-- Items from a dataset --
>>

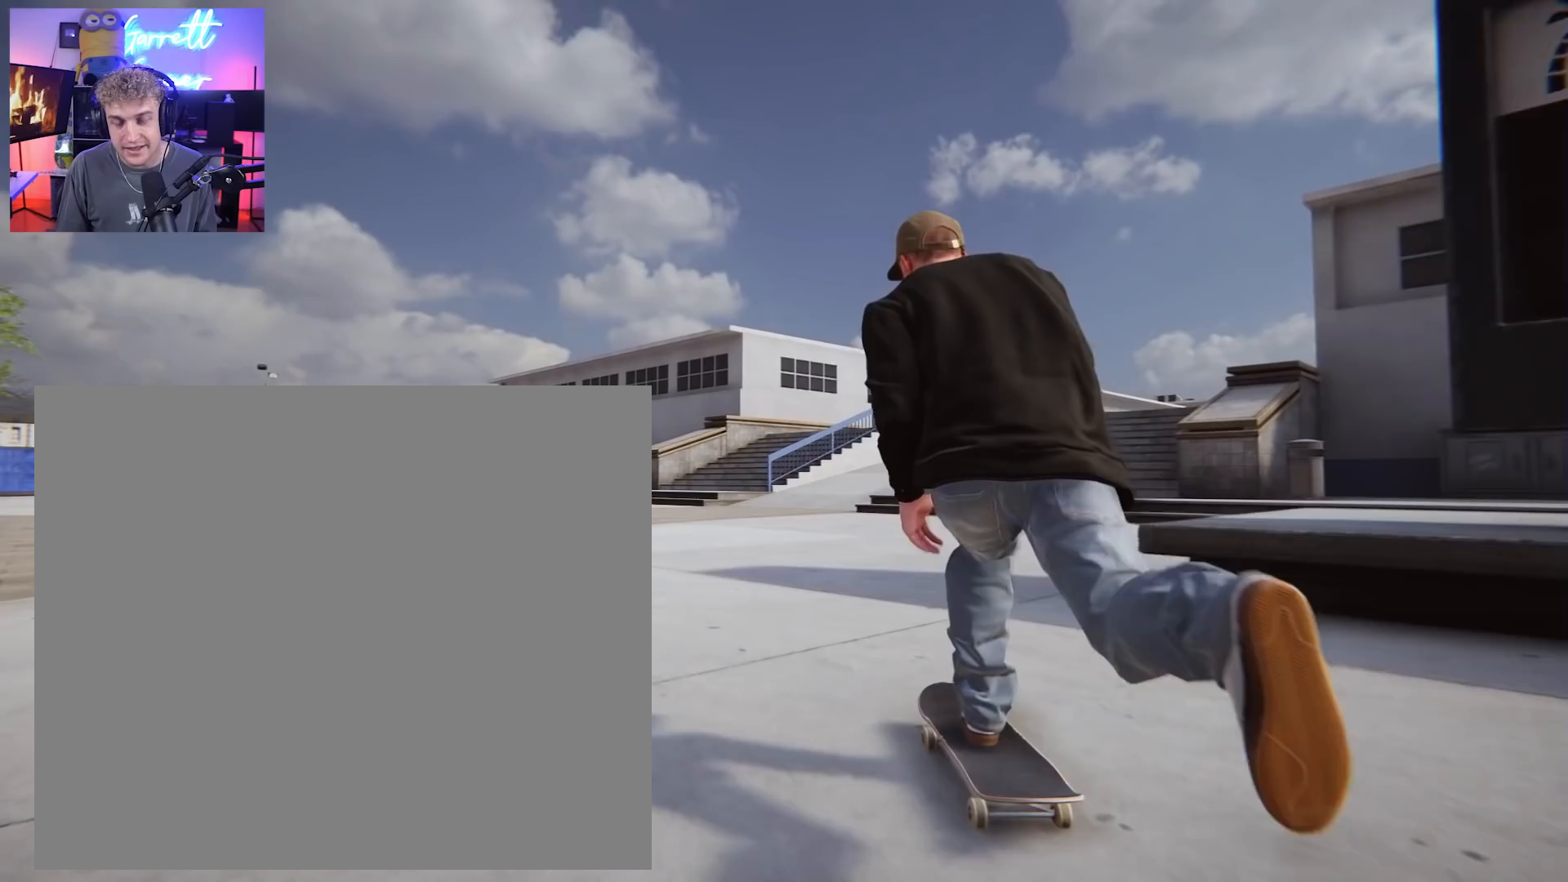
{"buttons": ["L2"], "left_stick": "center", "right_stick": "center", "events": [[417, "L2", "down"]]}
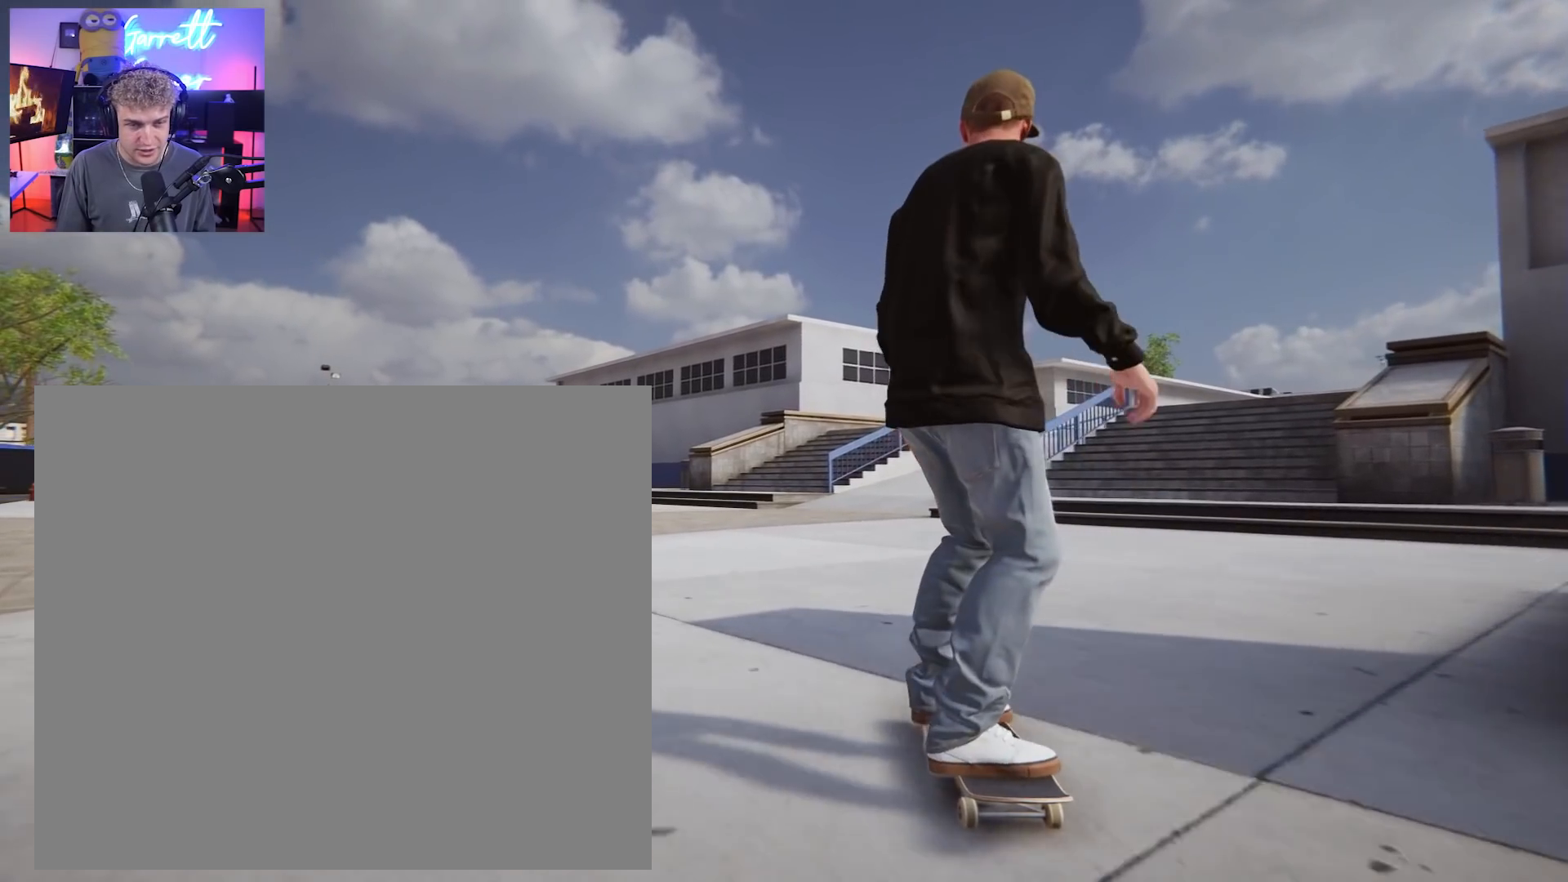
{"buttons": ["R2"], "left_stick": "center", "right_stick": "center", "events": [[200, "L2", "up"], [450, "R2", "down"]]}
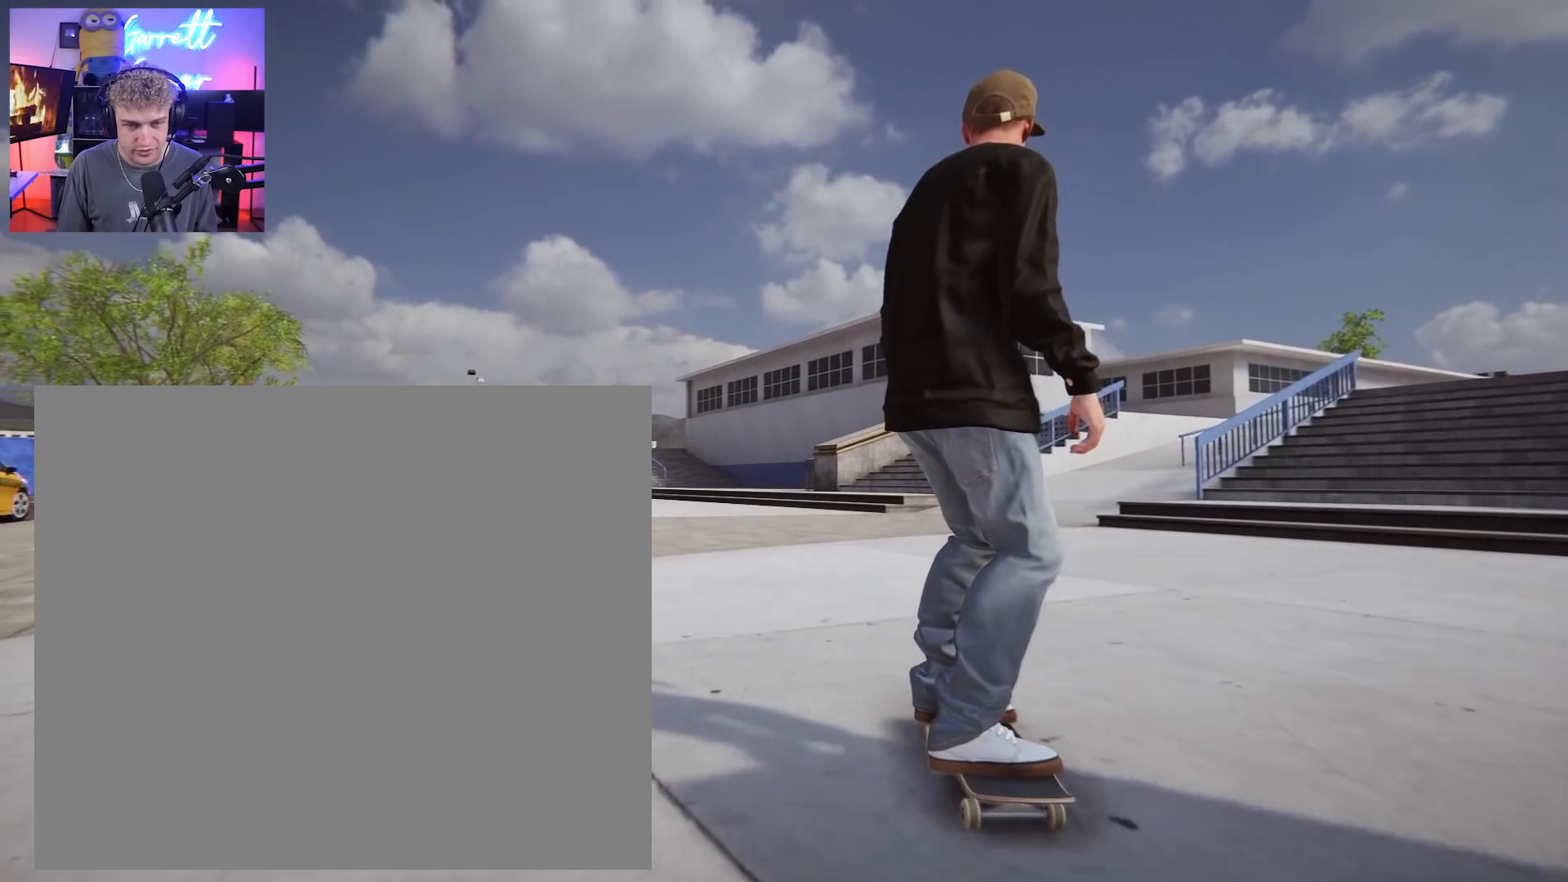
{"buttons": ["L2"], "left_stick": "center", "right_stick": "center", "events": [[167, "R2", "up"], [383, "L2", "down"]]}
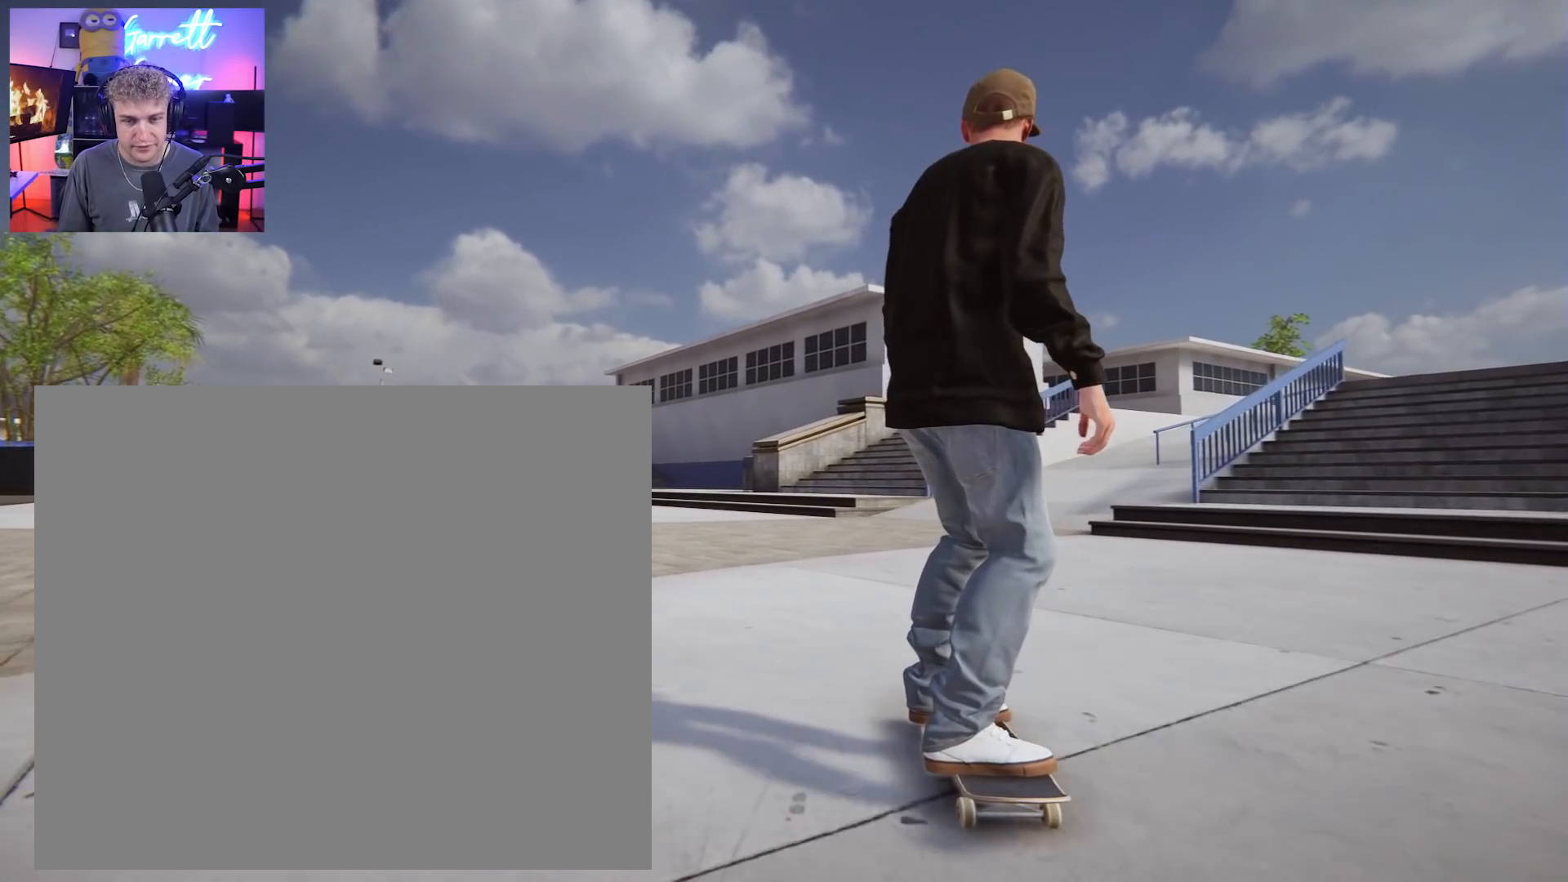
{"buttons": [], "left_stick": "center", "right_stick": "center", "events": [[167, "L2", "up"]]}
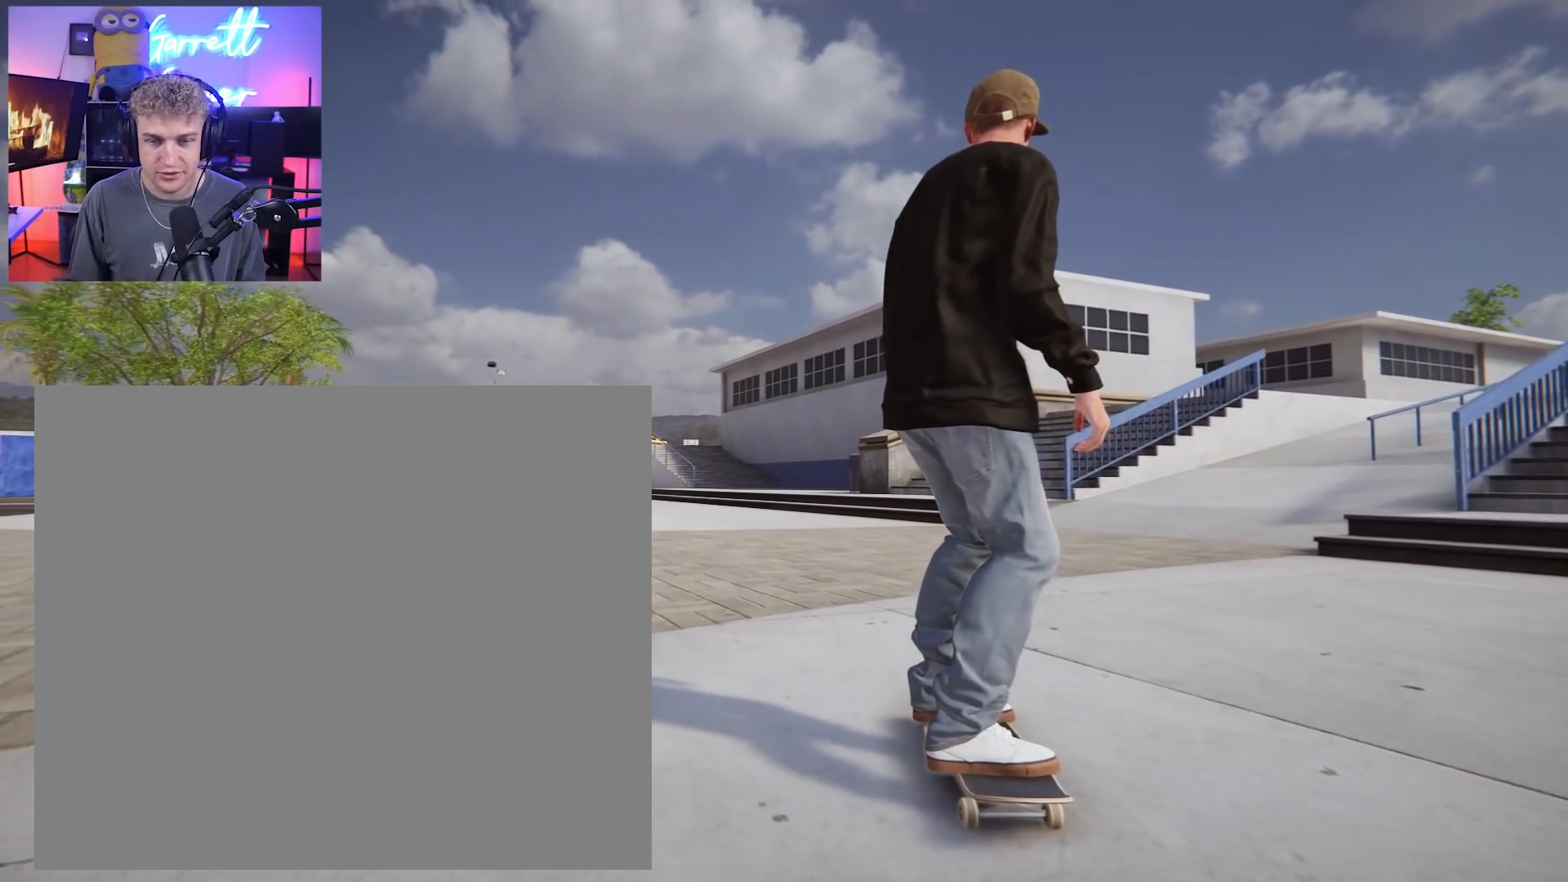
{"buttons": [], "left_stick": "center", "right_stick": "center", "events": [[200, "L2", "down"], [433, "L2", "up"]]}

<<

-- YOUR OBJECTIVE --
Please copy the records above word for word, omitting every picture.

-- ANSWER BOX --
{"buttons": ["L2"], "left_stick": "center", "right_stick": "center", "events": [[417, "L2", "down"]]}
{"buttons": ["R2"], "left_stick": "center", "right_stick": "center", "events": [[200, "L2", "up"], [450, "R2", "down"]]}
{"buttons": ["L2"], "left_stick": "center", "right_stick": "center", "events": [[167, "R2", "up"], [383, "L2", "down"]]}
{"buttons": [], "left_stick": "center", "right_stick": "center", "events": [[167, "L2", "up"]]}
{"buttons": [], "left_stick": "center", "right_stick": "center", "events": [[200, "L2", "down"], [433, "L2", "up"]]}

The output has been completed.